In a new study, Julian Zielenski and his colleagues at the Hospital for Sick Children, Toronto, found that genetic variations that modify MBL2 expression were associated with more severe clinical symptoms of CF.
The researchers compared levels of MBL2 in the blood of more than 1,000 CF patients and found that patients deficient in MBL2 were often younger when first infected with the bacteria Pseudomonas aeruginosa, and that their lung function declined more rapidly than patients with normal or high levels of the protein.
These associations between MBL2 and CF severity were even more pronounced in patients that overproduced the protein TGF-beta-1. The authors argue that these findings might provide a basis for new approaches for treating those individuals with CF who are at risk of such increased disease severity.
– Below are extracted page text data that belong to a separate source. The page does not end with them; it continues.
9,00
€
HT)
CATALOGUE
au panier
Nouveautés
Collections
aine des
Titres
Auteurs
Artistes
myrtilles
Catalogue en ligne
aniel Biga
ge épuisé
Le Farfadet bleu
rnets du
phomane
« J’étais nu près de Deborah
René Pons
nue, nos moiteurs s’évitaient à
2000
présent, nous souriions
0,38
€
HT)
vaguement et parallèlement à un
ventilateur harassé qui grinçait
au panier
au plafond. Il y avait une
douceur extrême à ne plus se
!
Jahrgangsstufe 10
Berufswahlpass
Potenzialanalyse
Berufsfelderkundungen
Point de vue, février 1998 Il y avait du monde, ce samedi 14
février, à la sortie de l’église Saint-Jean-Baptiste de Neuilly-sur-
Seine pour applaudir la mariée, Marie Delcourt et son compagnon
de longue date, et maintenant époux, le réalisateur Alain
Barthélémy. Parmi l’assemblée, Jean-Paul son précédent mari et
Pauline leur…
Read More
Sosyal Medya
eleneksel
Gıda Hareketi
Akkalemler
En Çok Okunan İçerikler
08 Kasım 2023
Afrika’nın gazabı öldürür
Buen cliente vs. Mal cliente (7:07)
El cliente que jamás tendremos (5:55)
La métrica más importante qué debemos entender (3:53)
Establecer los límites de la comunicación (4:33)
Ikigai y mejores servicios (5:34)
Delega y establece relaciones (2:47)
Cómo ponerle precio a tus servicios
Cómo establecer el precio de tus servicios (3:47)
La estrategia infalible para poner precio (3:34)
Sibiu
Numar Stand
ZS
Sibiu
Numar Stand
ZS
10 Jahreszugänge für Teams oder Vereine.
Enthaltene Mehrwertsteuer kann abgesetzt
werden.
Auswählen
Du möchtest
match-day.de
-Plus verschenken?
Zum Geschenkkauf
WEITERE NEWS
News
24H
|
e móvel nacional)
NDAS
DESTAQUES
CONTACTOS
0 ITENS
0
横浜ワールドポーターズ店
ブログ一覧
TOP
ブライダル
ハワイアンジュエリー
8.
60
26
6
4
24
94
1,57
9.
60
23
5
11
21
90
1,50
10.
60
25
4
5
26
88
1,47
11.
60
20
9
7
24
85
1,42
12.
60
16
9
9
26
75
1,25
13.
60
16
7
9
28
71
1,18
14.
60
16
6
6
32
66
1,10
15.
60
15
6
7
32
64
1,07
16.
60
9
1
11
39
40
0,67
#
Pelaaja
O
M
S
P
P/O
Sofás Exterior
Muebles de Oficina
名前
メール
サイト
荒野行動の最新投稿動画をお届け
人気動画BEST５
In an accompanying commentary, Frank Accurso and Marci Sontag at the University of Colorado Denver further suggest that it might be useful to screen for gene variants that cause the production of high levels of MBL2 and TGF-beta-1, as well as other genes that modify the course of CF, in newborn CF screening.
Journal reference: Complex two-gene modulation of lung disease severity in children with cystic fibrosis. Journal of Clinical Investigation. February 21, 2008.